Mohamed Ould Maouloud, Président de l’UFP est un homme que l’on ne présente plus. Militant de la première heure dans les rangs de l’opposition au régime de Ould Taya, Ould Maouloud est l’un des rares politiques mauritaniens à être resté constant dans ses principes et engagements. Discret et courtois, l’homme est réputé pour son intégrité et sa probité morale.
Candidat malheureux à l’élection présidentielle du 11 mars dernier, Mohamed Ould Maouloud avait jeté son dévolu sur Ahmed Ould Daddah lors du deuxième tour.
Dans l’interview qu’il nous a accordée, il aborde sans ambages le problème de la drogue et ses connexions, le procès des présumés salafistes, le refus du Président de former un gouvernement de d’union nationale, les problèmes de l’eau et de l’électricité…

E-H: Votre point de vue sur le procès des présumés salafistes qui s’ouvre aujourd’hui dans notre capitale?

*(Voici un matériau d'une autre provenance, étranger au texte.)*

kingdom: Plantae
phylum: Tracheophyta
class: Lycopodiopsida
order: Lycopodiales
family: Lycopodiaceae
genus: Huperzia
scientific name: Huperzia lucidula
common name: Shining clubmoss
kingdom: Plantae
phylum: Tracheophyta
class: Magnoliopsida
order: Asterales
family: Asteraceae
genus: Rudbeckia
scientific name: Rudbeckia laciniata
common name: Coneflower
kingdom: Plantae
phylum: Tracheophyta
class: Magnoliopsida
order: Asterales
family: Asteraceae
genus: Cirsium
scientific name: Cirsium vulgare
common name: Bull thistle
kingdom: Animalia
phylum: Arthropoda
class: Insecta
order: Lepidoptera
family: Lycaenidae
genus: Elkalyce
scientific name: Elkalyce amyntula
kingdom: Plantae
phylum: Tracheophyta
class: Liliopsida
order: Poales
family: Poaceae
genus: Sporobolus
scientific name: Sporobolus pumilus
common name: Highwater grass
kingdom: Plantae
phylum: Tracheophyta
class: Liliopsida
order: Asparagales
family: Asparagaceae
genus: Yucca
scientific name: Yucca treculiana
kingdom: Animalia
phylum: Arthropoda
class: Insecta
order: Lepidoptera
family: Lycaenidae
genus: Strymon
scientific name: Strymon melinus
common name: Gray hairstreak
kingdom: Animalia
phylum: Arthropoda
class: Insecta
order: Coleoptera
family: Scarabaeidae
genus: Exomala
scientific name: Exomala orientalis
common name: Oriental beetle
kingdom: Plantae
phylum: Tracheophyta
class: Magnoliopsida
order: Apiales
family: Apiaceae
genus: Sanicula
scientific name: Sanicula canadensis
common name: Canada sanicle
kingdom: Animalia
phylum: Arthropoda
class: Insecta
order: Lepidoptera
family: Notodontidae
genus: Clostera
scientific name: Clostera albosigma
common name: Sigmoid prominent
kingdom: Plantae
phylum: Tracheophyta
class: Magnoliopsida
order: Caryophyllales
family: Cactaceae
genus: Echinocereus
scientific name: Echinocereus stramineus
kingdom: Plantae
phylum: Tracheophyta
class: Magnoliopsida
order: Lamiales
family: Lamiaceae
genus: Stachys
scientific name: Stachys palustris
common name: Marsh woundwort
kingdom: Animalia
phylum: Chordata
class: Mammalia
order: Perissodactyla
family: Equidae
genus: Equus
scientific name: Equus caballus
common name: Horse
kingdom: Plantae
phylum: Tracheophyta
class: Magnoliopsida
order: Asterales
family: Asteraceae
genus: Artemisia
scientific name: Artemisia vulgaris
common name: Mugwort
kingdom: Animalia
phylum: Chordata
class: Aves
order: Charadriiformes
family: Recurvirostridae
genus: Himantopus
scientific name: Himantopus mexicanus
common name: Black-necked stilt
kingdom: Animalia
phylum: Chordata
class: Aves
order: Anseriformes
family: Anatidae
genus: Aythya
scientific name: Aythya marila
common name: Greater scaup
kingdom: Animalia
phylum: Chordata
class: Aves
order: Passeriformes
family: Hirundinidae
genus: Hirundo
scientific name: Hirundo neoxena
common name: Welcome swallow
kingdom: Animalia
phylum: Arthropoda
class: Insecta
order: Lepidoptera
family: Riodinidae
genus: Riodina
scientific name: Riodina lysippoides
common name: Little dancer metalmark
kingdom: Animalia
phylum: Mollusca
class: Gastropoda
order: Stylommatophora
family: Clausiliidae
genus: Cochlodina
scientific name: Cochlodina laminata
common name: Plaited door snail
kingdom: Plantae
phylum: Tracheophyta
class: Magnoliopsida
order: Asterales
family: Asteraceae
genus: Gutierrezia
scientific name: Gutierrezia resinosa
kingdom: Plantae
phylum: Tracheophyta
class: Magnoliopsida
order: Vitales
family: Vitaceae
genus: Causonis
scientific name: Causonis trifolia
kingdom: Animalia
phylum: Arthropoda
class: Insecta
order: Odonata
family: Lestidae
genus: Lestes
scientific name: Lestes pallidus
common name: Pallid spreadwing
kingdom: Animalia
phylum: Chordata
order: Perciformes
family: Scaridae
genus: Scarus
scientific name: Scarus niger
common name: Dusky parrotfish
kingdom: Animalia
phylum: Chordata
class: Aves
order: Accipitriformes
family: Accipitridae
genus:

MOM: Evidemment il y a eu beaucoup de manipulation dans le passé, des procès, des enquêtes sur lesquelles, en générale l’opinion publique a beaucoup de réserve, et dont la crédibilité n’est jamais certaine. Dans ce cas encore on a eu des doutes sur les raisons des arrestations, parce que la méthode et la démarche ressemblaient beaucoup à ce qu’on a connu dans le passé. Effectivement la préoccupation du pouvoir avant et pendant la transition est demeurée la participation, à la mise en scène de complots, de fausses enquêtes sur une prétendue menace terroriste. On est en droit de se poser des questions sur le bien fondé de tout cela, dans le contexte international où on cherche à être dans le bon camp, le camp de la lutte contre le terrorisme. Même quand il n’y a pas de preuves tangibles et papables. La position normale de quiconque est préoccupée des droits de l’homme ou du respect du droit des citoyens est d’exiger un procès équitable. On doit regretter que ces mauritaniens soient arrêter dans des conditions obscures, qu’ils n’ont pas pu bénéficier des protections garanties par la loi: le droit de la défense, le droit de bénéficier de la liberté provisoire, le droit d’avoir un procès dans la diligence requise. On a fait traîner leur affaire trop longtemps, on a même pensé que la prison civile de Nouakchott était devenue une sorte de Guantanamo, c’est-à-dire un petit espace totalement à la marge du droit. C’est une bonne chose que finalement on ait accédé à la revendication de tout le monde de voir s’organiser un procès pour ces mauritaniens là, afin de faire toute la lumière sur cette affaire et j’espère que le procès sera équitable et qu’il respectera le droit de la défense.

E-H: Vous et d’autres partis demandez l’instauration d’une commission d’enquête parlementaire concernant le scandale de la drogue de Nouadhibou, est-ce à dire que vous ne faites pas confiance à l’enquête menée actuellement?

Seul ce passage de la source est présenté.